Rue Thèbes Bataille d'Alger
Algerie, Histoire

Rue de Thèbes : Étincelle de la Bataille d’Alger

Le 10 août 1956, un attentat à la bombe ravage la Casbah d’Alger dans la rue de Thèbes. Une véritable étincelle de la Bataille d’Alger. C’était le début d’une escalade de violence sans précédent entre colons radicaux et indépendantistes.


Les faits historiques

Une opération terroriste

Dans la nuit du 10 août 1956, une charge explosive détruit plusieurs immeubles de la rue de Thèbes (souvent confondue localement avec la rue Boudrias).

  • Le bilan : Les chiffres officiels font état de 15 à 16 morts, mais les sources algériennes et les témoignages de l’époque évoquent jusqu’à 70 ou 80 victimes sous les décombres.

  • Les auteurs : L’attentat est l’œuvre de l’ORAF (Organisation de la Résistance de l’Algérie Française), un groupe extrémiste de « Pieds-Noirs ».

  • Le mobile : Une action punitive en représailles à des attaques du FLN, notamment le meurtre d’un patron de bar à Bab El Oued.

« Ce fut une nuit d’horreur qui a changé le visage de la Casbah à jamais. »


Le cerveau de l’ombre

André Achiary en première ligne. Ancien policier et figure de la résistance française, Achiary est le maître d’œuvre de cette opération.

  • Le réseau : Il s’est appuyé sur des activistes comme le docteur René Kovacs (souvent orthographié « Roni » dans les récits locaux) et des membres de l’Union Française Nord-Africaine.

  • L’impunité : Contrairement à certaines légendes urbaines, Achiary n’a pas été exécuté par le FLN en représailles immédiates.

  • La fin : Il s’est exilé en France puis en Espagne, où il est mort de causes naturelles (cancer) en 1983.


Mythes vs Réalité

Rectifier l’histoire

De nombreux récits populaires confondent les cibles et les acteurs du conflit.

  • La confusion : Le martyr Abdelrazak Hadad a bien abattu un inspecteur de police, Claude Mestre, mais ce dernier n’était pas le cerveau de la rue de Thèbes.

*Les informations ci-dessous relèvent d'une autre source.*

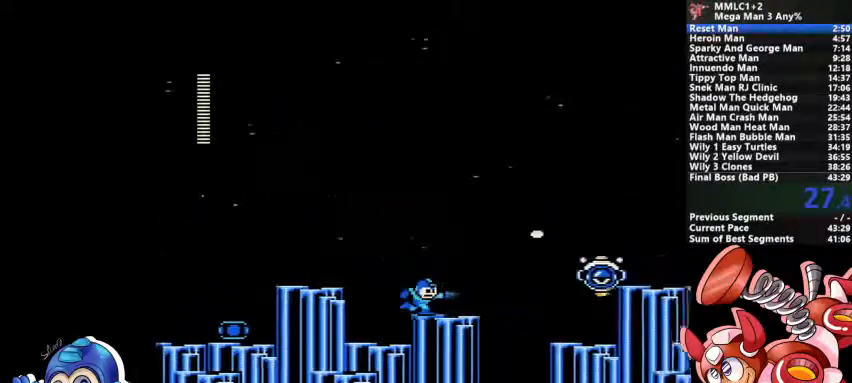
Gameplay with a controller (PlayStation layout); each line is a JSON object with the inputs held at the frame after it (dt_ms = milliseconds from this image to that frame). "events" lists button and stick changes between this image and that frame as [ms after this image, input, new state], when the widget could be followed in between. Not read: DPAD_LEFT DPAD_RIGHT DPAD_UP L1 L2 L3 R3 SELECT START.
{"dt_ms": 1000, "buttons": ["CROSS"]}
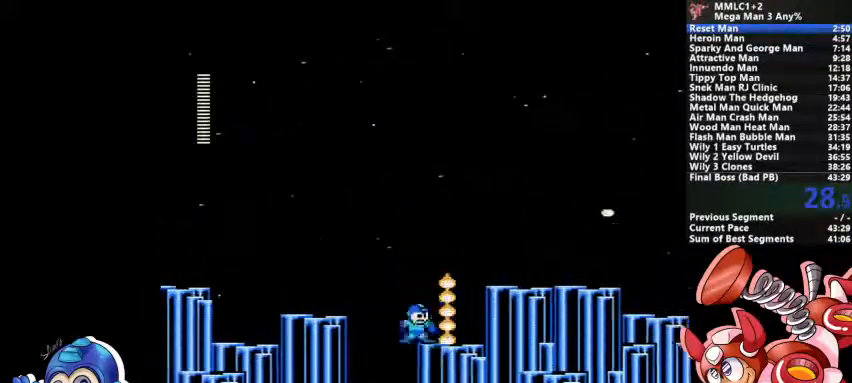
{"dt_ms": 500, "buttons": []}
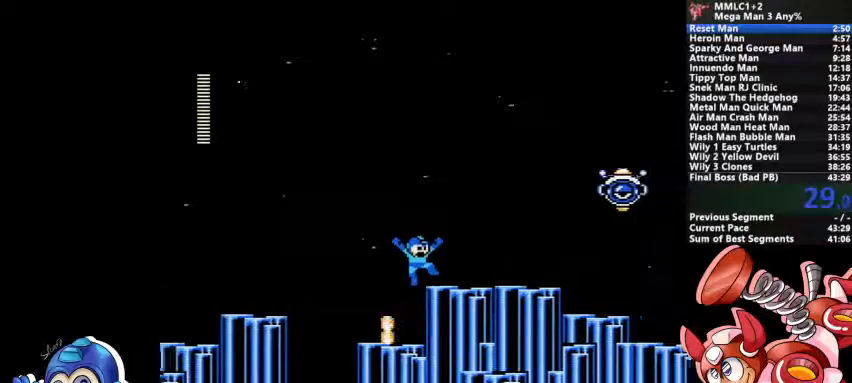
{"dt_ms": 500, "buttons": ["DPAD_DOWN"], "events": [[100, "CROSS", "down"], [233, "CROSS", "up"], [267, "TRIANGLE", "down"], [400, "TRIANGLE", "up"], [467, "DPAD_DOWN", "down"]]}
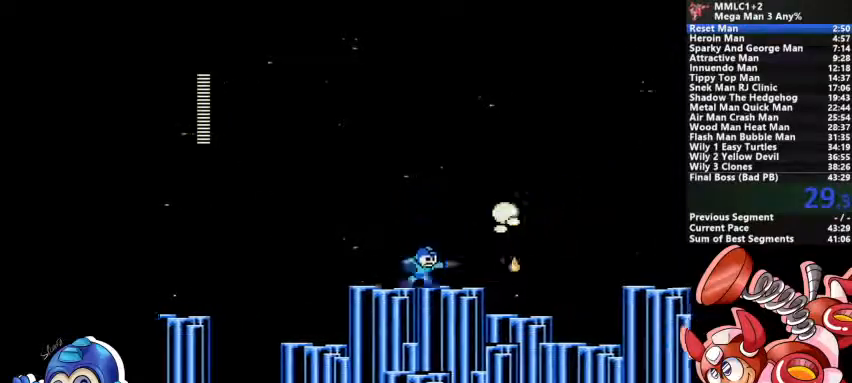
{"dt_ms": 1000, "buttons": ["CROSS"]}
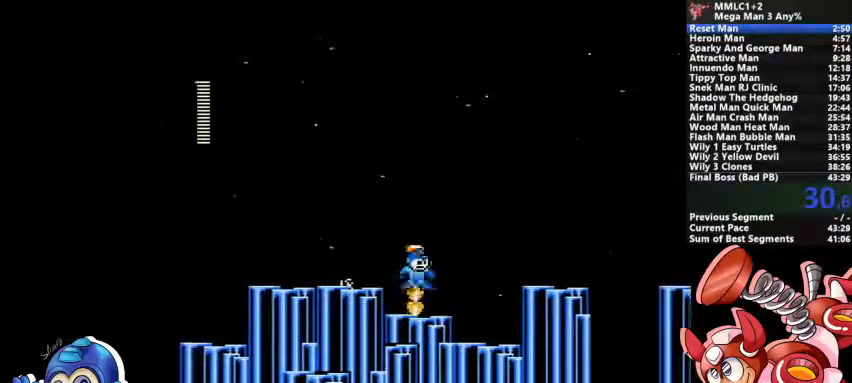
{"dt_ms": 1000, "buttons": ["DPAD_DOWN"]}
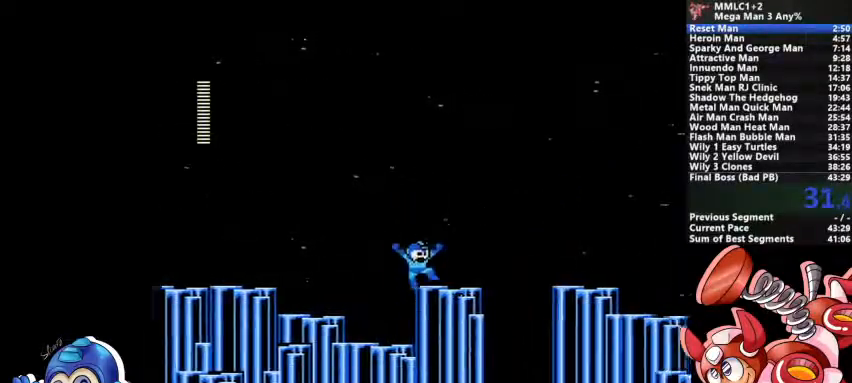
{"dt_ms": 500, "buttons": [], "events": [[100, "CROSS", "down"], [233, "CROSS", "up"], [267, "DPAD_DOWN", "up"], [300, "CROSS", "down"], [467, "CROSS", "up"]]}
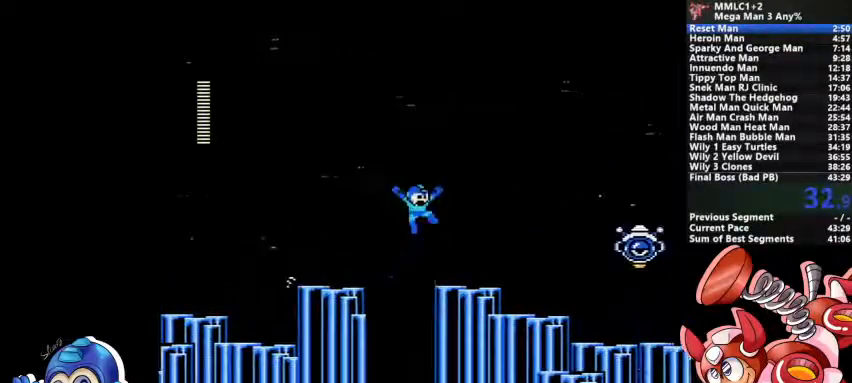
{"dt_ms": 1000, "buttons": ["TRIANGLE", "DPAD_DOWN"]}
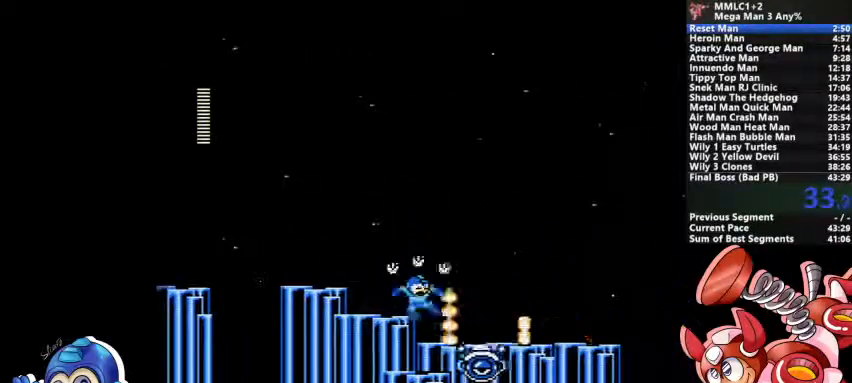
{"dt_ms": 500, "buttons": ["TRIANGLE"], "events": [[133, "DPAD_DOWN", "up"]]}
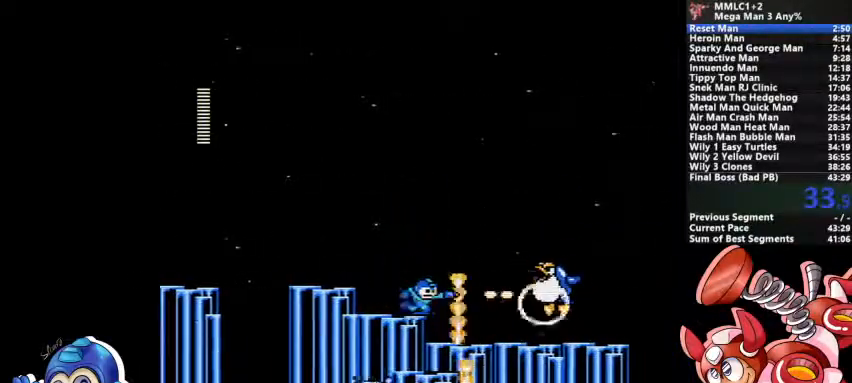
{"dt_ms": 500, "buttons": ["CROSS", "DPAD_DOWN"]}
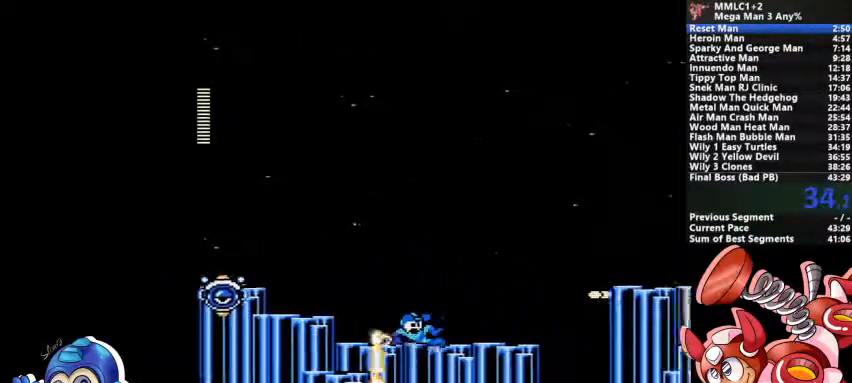
{"dt_ms": 500, "buttons": ["CROSS"]}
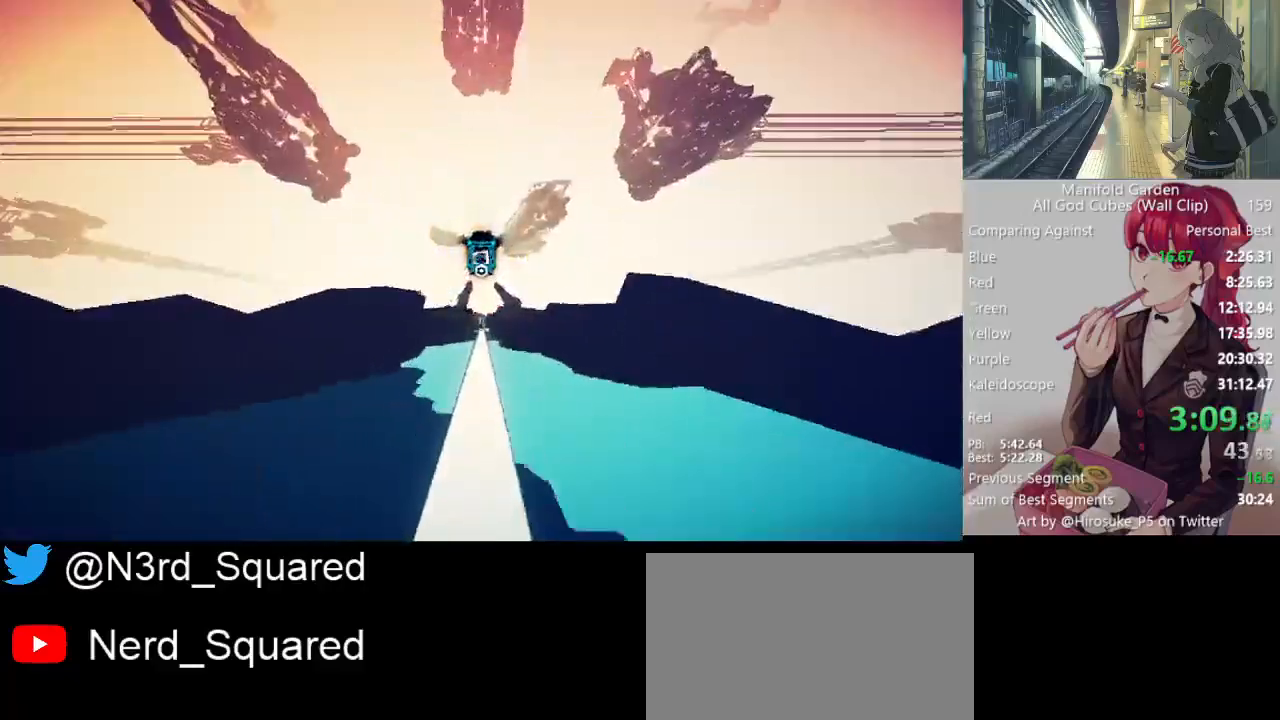
Gameplay with keyboard and mouse; each line is a JSON object with the keys and mouse buttons held at the frame after it. "events" lists presses ("down") and releases ("up") of "1", "2", "3", "4", "5", "a", "alt", "c", "caps_lock", "ctrl", "d", "e", "f", "g", "q", "r", "s", "shift", "space", "t", "tab", "v", "w", "x", "z", "mouse_left", "mouse_wheel" and "mouse_right" between this image and that frame as [ms after this image, input, new state], when the widget could be followed in between. "mouse_left", "mouse_wheel", "mouse_right" = the "left", "wheel", "right" buttons of the "mouse" list. No other keys are recorded. "wheel" means that the mouse wheel is clicked or scrolled. Not read: mouse_move.
{"keys": ["shift", "w"], "mouse": [], "events": []}
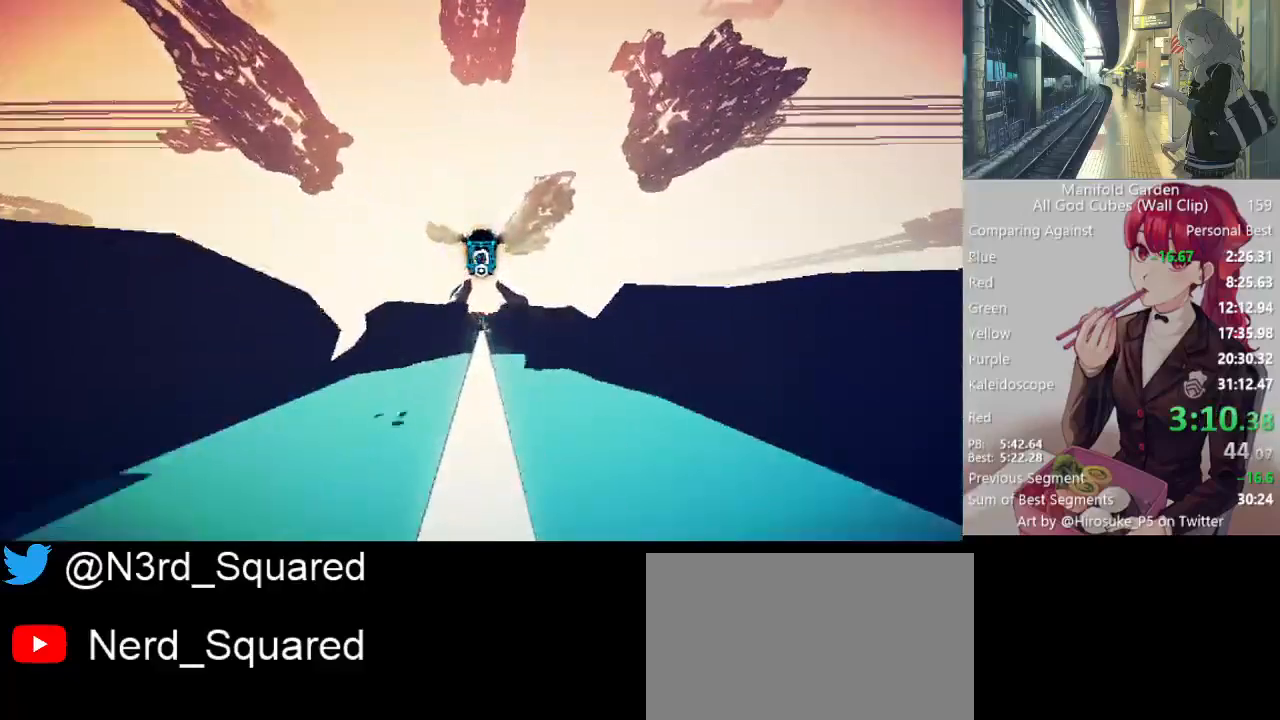
{"keys": ["shift", "w"], "mouse": [], "events": []}
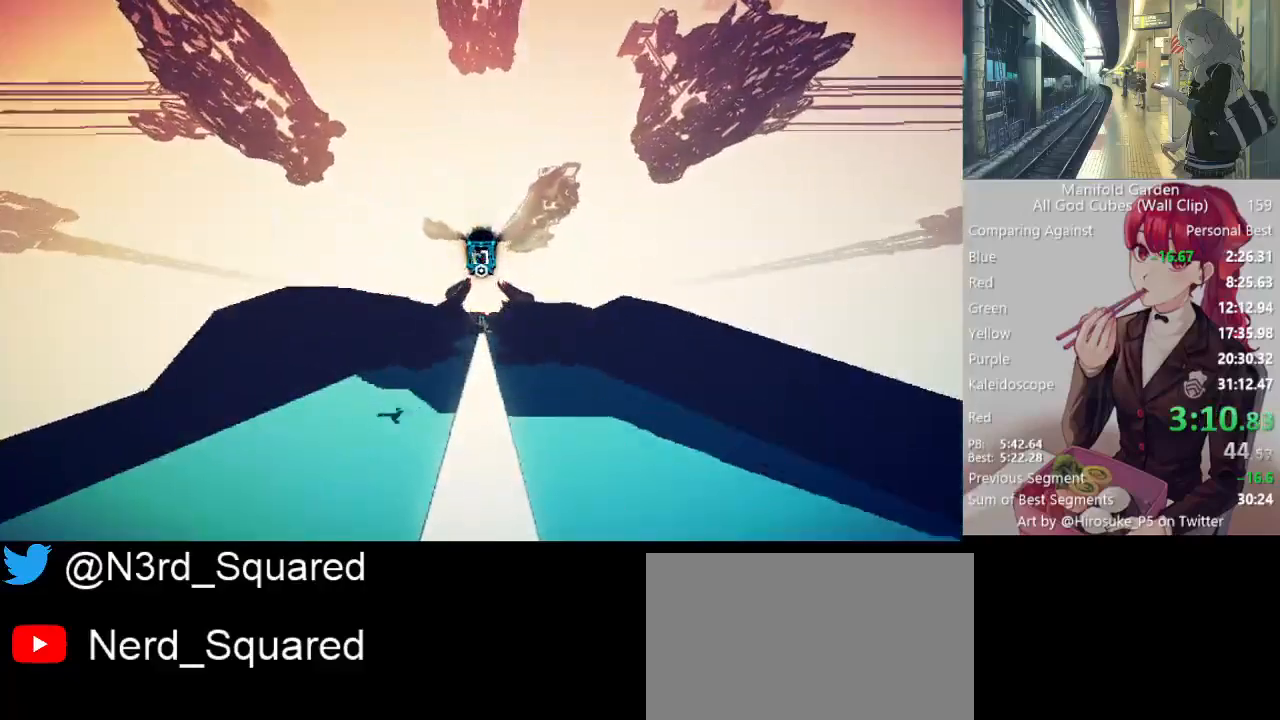
{"keys": ["shift", "w"], "mouse": [], "events": []}
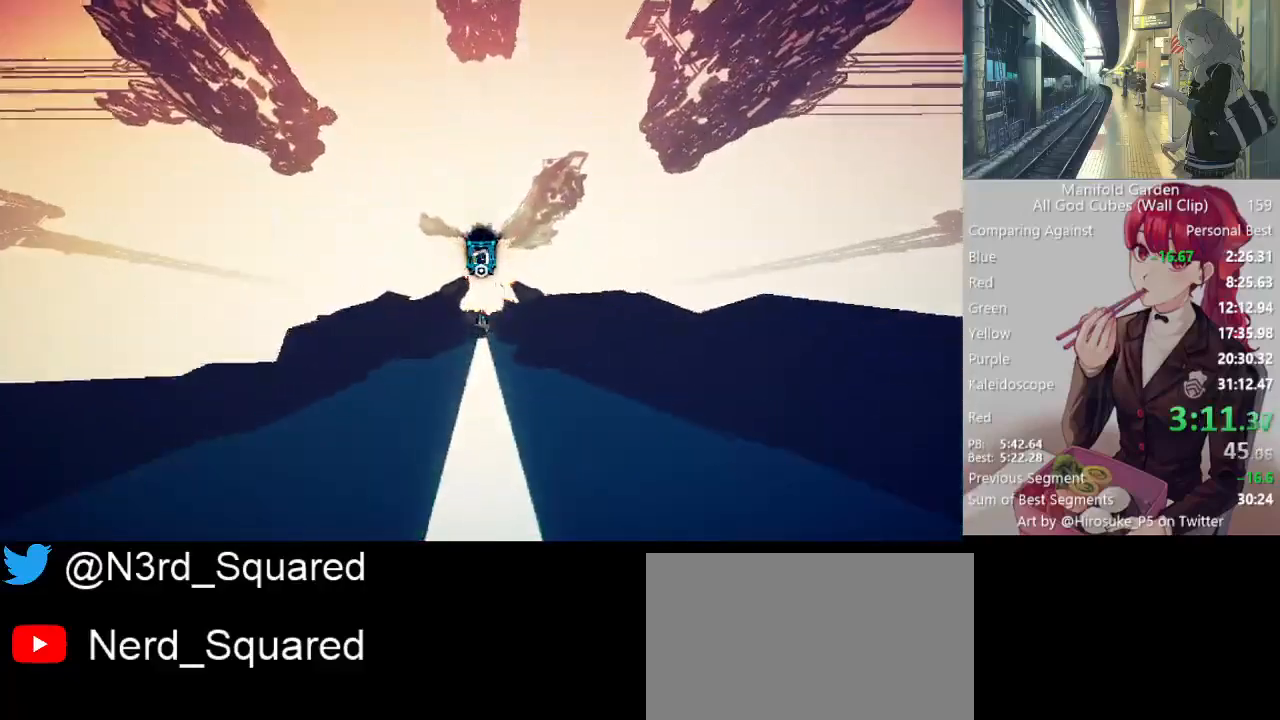
{"keys": ["shift", "w"], "mouse": [], "events": []}
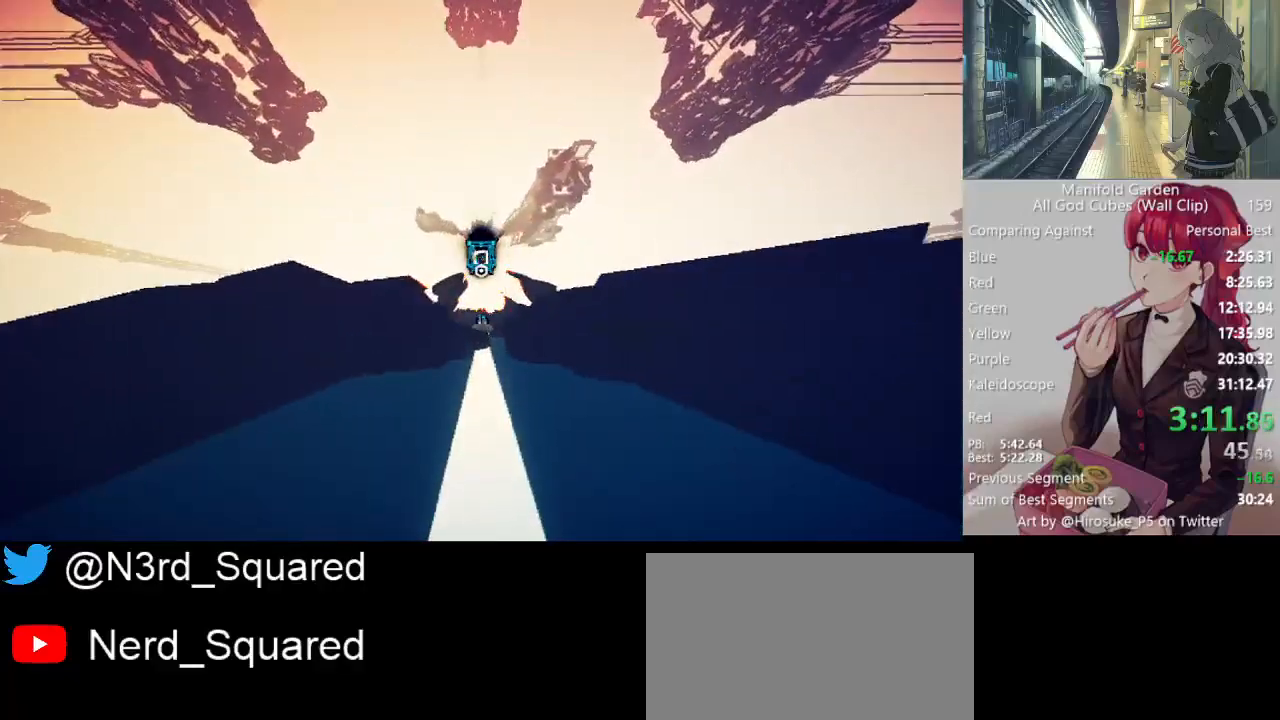
{"keys": ["shift", "w"], "mouse": [], "events": []}
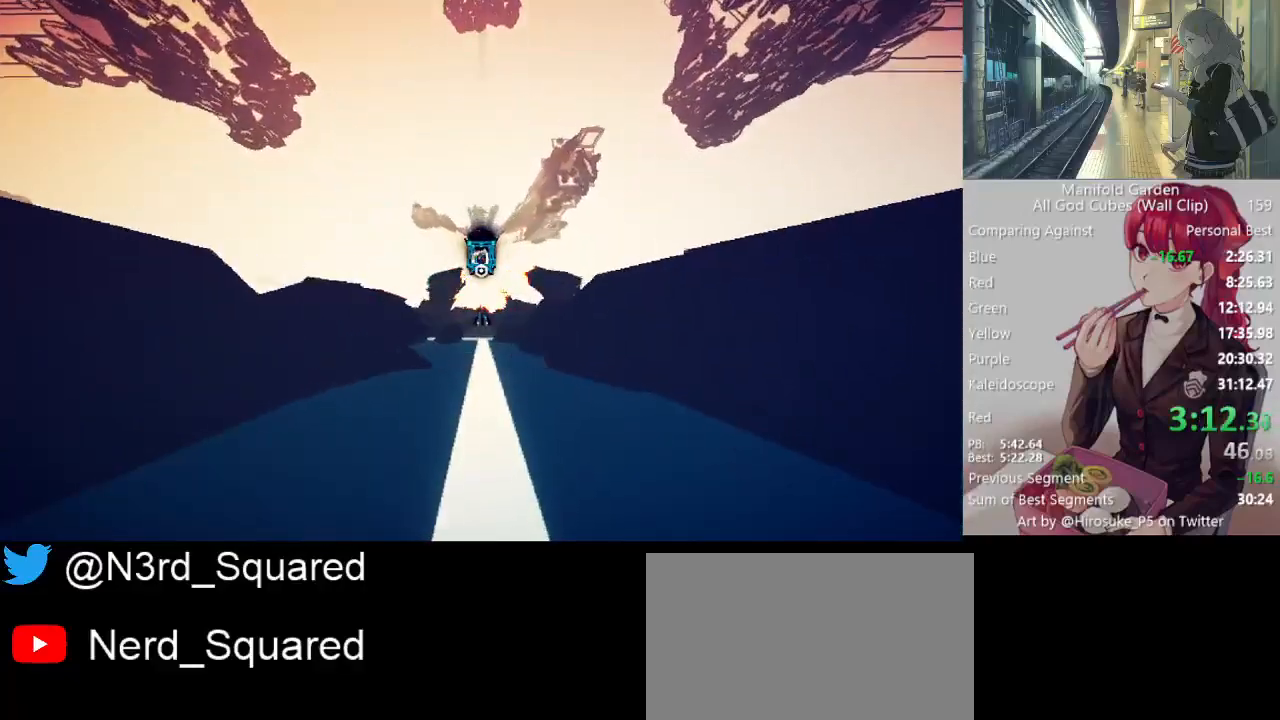
{"keys": ["shift", "w"], "mouse": [], "events": [[350, "d", "down"], [400, "d", "up"]]}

  • L’implication de l’État : Si l’ORAF était une structure clandestine, de forts soupçons de complicité ou de laisser-faire pèsent encore sur certains services de sécurité français de l’époque.

  • L’escalade : Cet attentat a servi de catalyseur au FLN pour lancer sa propre campagne de bombes dans les lieux publics d’Alger (Milk Bar, Cafétéria) dès septembre 1956.


L’attentat de la rue de Thèbes est la véritable étincelle de la Bataille d’Alger. En ciblant délibérément des civils au cœur de la Casbah, les extrémistes de l’Algérie française ont brisé tout espoir de dialogue politique.

Aujourd’hui, la précision des noms et des chiffres reste un enjeu de mémoire : au-delà de la comptabilité macabre, cet événement démontre comment cet acte a poussé la population civile algérienne à devenir l’atout numéro un du FLN, rendant l’indépendance inéluctable.